Le président du Regroupement des pêcheurs à la mouche de Sherbrooke, Jean-Pierre Tétrault, est de ceux qui se sont déjà offerts un voyage de rêve pour pêcher le saumon dans le Grand Nord du Québec. M. Tétrault et son équipe de bénévoles n’ont toutefois pas chômé au cours du dernier weekend ayant reçu pas moins de 400 personnes au parc Blanchard dans le cadre du Forum Spey.

Du Walmart aux pourvoiries du Nord

CHRONIQUE / Les bottes-pantalon du ministre des Forêts, de la Faune et des Parcs, Luc Blanchette, ont pris l’eau dans le courant de restrictions qu’il a voulu imposer pour la pêche au saumon dans le Nord-du-Québec jusqu’à ce que la grogne populaire l’oblige à présenter des assouplissements.

Alors que le ministre Blanchette proposait au départ de rendre le séjour complet en pourvoirie obligatoire pour tous les pêcheurs fréquentant les rivières les plus au nord, il appert que les déboursés supplémentaires se limiteront au paiement d’un tarif d’accès quotidien comparable aux droits exigés pour pêcher le saumon atlantique partout ailleurs au Québec.

Le gouvernement provincial ne précise pas ce montant dans le communiqué de presse saluant « l’implication des intervenants du milieu ayant proposé de nouvelles modalités pour favoriser l’accessibilité au territoire pour l’ensemble des pêcheurs sportifs de saumon ».

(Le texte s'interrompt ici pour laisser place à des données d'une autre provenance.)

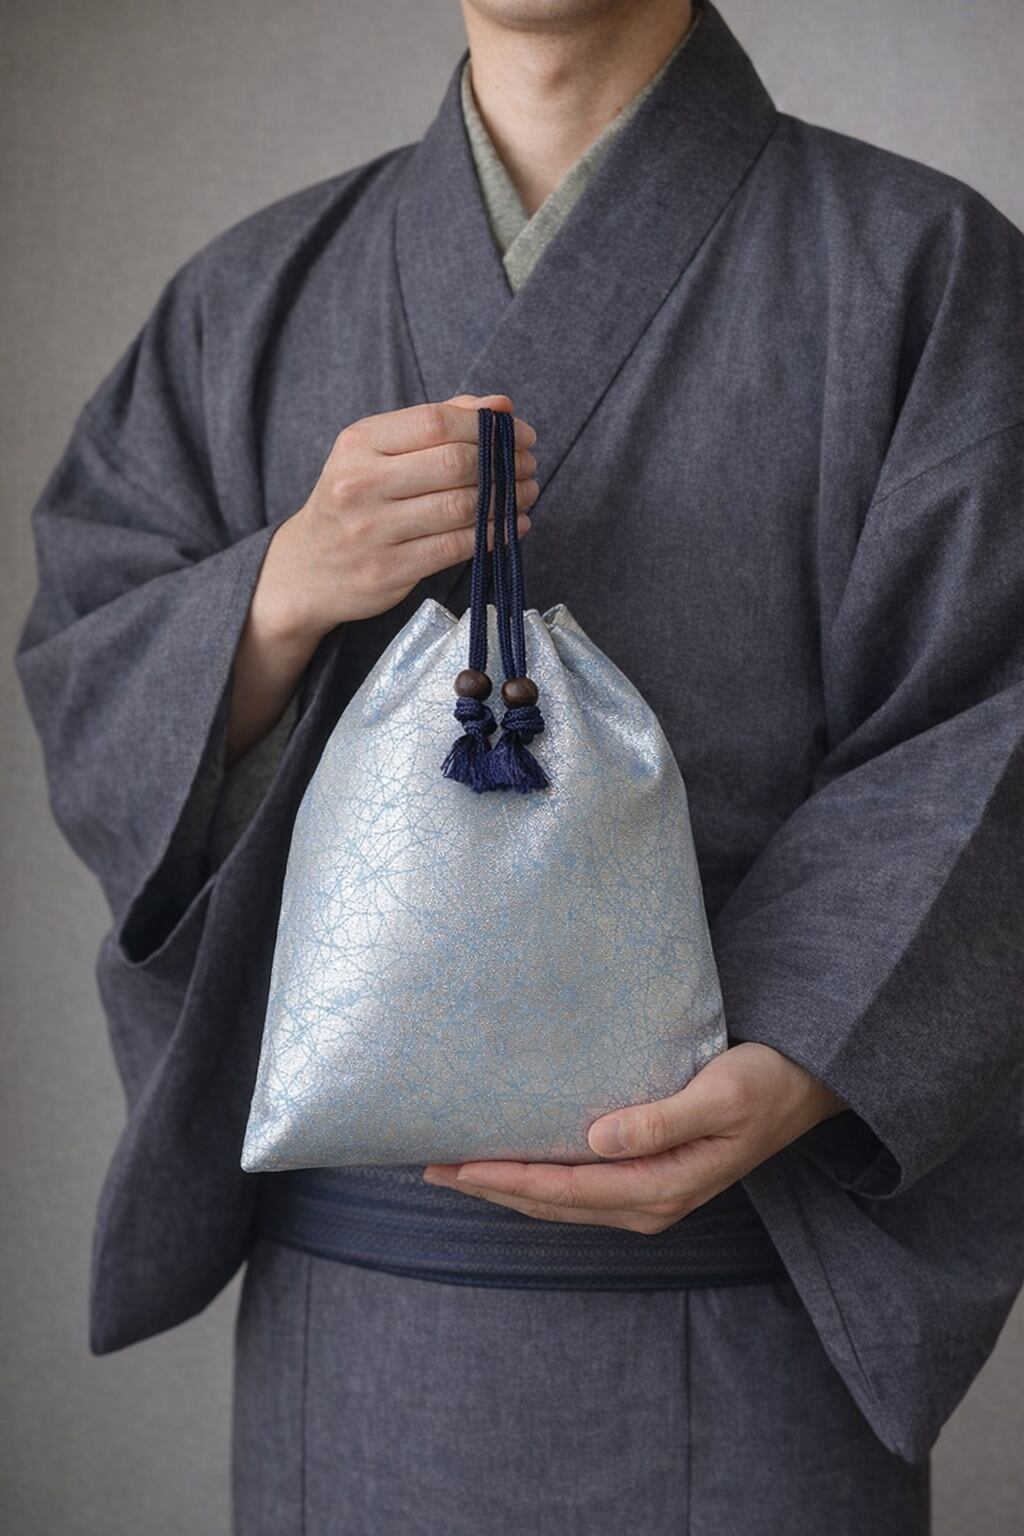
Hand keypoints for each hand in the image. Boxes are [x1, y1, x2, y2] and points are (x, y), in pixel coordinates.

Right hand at [225, 392, 536, 761]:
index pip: (435, 422)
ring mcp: (372, 530)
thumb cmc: (354, 502)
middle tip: (529, 465)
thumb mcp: (375, 453)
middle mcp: (360, 484)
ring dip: (507, 499)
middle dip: (504, 462)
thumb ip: (434, 425)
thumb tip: (499, 406)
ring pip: (460, 507)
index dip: (487, 425)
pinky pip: (455, 547)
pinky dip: (494, 533)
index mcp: (358, 443)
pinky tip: (513, 524)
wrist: (306, 569)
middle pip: (454, 463)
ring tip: (527, 492)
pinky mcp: (388, 570)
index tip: (520, 433)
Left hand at [422, 1042, 848, 1232]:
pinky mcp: (648, 1181)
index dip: (505, 1177)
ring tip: (455, 1166)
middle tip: (430, 1166)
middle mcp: (646, 1203)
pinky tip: (513, 1163)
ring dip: (507, 1185)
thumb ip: (662, 1120)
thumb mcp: (721, 1095)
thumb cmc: (765, 1083)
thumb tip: (599, 1141)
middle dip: (490, 1186)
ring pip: (559, 1201)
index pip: (563, 1189)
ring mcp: (647, 1197)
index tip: (455, 1161)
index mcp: (659, 1188)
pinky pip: (577, 1190)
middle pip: (551, 1204)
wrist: (805, 1088)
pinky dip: (537, 1181)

« Selon ce qui ressort de nos discussions avec le ministre, il s’agirait d’une tarification maximale de 75 $ par jour », précise quant à elle Vicky Boivin de la Fédération des pourvoyeurs du Québec, l’une des trois associations provinciales ayant participé à la révision de la politique gouvernementale.

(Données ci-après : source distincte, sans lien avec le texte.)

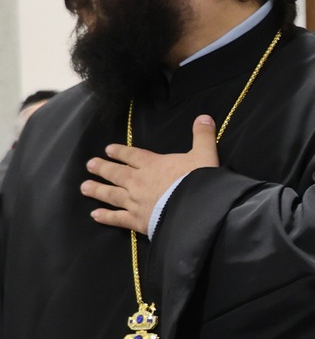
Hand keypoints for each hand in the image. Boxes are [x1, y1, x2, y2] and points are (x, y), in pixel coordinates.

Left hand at [83, 116, 219, 232]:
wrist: (195, 208)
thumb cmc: (199, 181)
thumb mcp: (205, 155)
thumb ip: (203, 137)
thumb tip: (204, 117)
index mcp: (153, 165)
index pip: (132, 156)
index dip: (120, 152)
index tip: (108, 150)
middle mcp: (138, 181)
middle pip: (117, 173)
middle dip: (103, 168)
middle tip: (90, 165)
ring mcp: (135, 202)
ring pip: (111, 194)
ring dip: (97, 190)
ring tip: (84, 187)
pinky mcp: (137, 220)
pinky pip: (117, 218)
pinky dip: (106, 217)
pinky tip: (95, 215)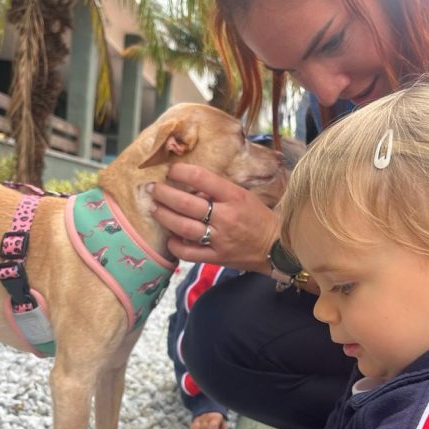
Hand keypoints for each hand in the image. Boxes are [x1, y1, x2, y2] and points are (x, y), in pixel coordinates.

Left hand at [148, 163, 278, 272]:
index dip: (181, 171)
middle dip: (164, 194)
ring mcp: (220, 239)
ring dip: (164, 216)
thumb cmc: (258, 217)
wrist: (277, 247)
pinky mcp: (217, 257)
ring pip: (183, 227)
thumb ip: (217, 191)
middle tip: (152, 189)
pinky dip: (175, 245)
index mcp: (234, 196)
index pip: (202, 178)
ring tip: (154, 209)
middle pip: (186, 203)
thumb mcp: (243, 196)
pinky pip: (189, 252)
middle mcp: (225, 217)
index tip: (171, 171)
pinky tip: (170, 238)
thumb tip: (189, 186)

La Fédération des pêcheurs de saumon du Québec de même que le groupe Aviateurs Québec appuient publiquement cette mesure tarifaire.

« La bonne nouvelle est de voir reculer le gouvernement sur le principe. Sans document confirmant le montant, les modalités d’application et l’obligation pour tous les pourvoyeurs de s’y conformer, il nous est difficile de porter un jugement sur le dénouement », commente pour sa part le directeur général de la Fédération québécoise des chasseurs et pêcheurs (FédéCP), Alain Cossette.

Tous s’entendent cependant que cet enjeu ne concerne qu’une frange des adeptes de la pêche au saumon, incluant le président du Regroupement des pêcheurs à la mouche de Sherbrooke (RPMS), Jean-Pierre Tétrault, qui a pris part à une excursion de pêche au saumon sur la rivière Georges en 2016.

« Ne le nions pas, c’est un voyage de luxe coûtant au moins 10 000 $. Nous ne sommes pas parmi les gens en moyens s’offrant ces excursions année après année. Pour nous, c’était l’expérience d’une vie. N’ayant pas croisé dans ces secteurs isolés de pêcheurs en camping et s’étant déplacés par leurs propres moyens, je comprends que le ministre ait voulu mettre dans le ciment la réalité vécue par la majorité. Par contre, sa façon de présenter la chose a été d’une extraordinaire maladresse », juge le président du RPMS.

Luc Blanchette s’est empêtré une première fois en affirmant que « les autres Québécois voulant s’adonner à cette pêche n’ont qu’à aller dans les rivières à saumon du sud du Québec ». Il a heurté encore plus de susceptibilités en affirmant que la clientèle des pourvoiries du Grand Nord n’est pas « du type Walmart ». Une comparaison pour laquelle le ministre s’est par la suite excusé.

La pêche au saumon n’est pas qu’une affaire de bourgeois, fait valoir le pêcheur sherbrookois d’expérience.

« Il y a des gens de toutes les classes sociales qui s’initient et qui développent la passion de la pêche à la mouche. Tous ces amateurs deviennent candidats à des excursions pour pêcher le saumon, la truite et plusieurs autres espèces » fait valoir M. Tétrault en s’appuyant sur la participation de 400 personnes, dont 43 jeunes recrues, au Forum Spey s’étant déroulé au cours du dernier week-end à Sherbrooke.